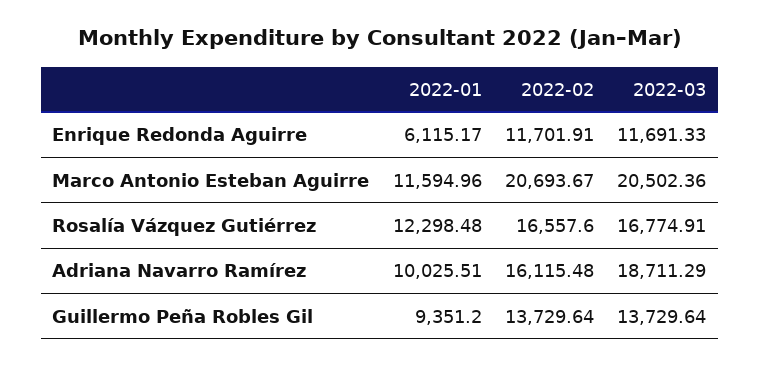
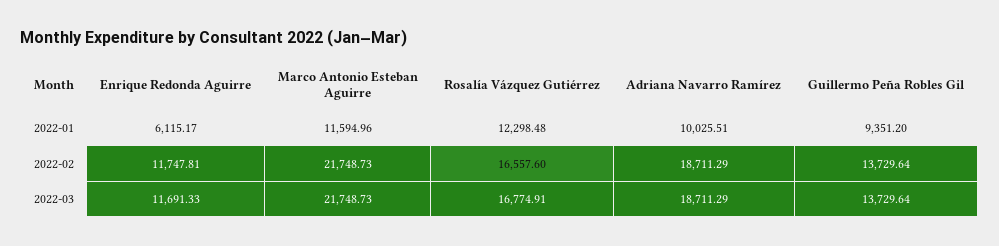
  {
    "2022-01": {
      "Enrique Redonda Aguirre": 6115.17,
      "Marco Antonio Esteban Aguirre": 11594.96,
      "Rosalía Vázquez Gutiérrez": 12298.48,
      "Adriana Navarro Ramírez": 10025.51,
      "Guillermo Peña Robles Gil": 9351.2
    },
    "2022-02": {
-     "Enrique Redonda Aguirre": 11701.91,
+     "Enrique Redonda Aguirre": 11747.81,
-     "Marco Antonio Esteban Aguirre": 20693.67,
+     "Marco Antonio Esteban Aguirre": 21748.73,
      "Rosalía Vázquez Gutiérrez": 16557.6,
-     "Adriana Navarro Ramírez": 16115.48,
+     "Adriana Navarro Ramírez": 18711.29,
      "Guillermo Peña Robles Gil": 13729.64
    },
    "2022-03": {
      "Enrique Redonda Aguirre": 11691.33,
-     "Marco Antonio Esteban Aguirre": 20502.36,
+     "Marco Antonio Esteban Aguirre": 21748.73,
      "Rosalía Vázquez Gutiérrez": 16774.91,
      "Adriana Navarro Ramírez": 18711.29,
      "Guillermo Peña Robles Gil": 13729.64
    }
  }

- _Directive_:
Each line holding "Vázquez" should be copied from the material above.

- _Answer to the exercise_:
      "Rosalía Vázquez Gutiérrez": 12298.48,
      "Rosalía Vázquez Gutiérrez": 16557.6,
      "Rosalía Vázquez Gutiérrez": 16774.91,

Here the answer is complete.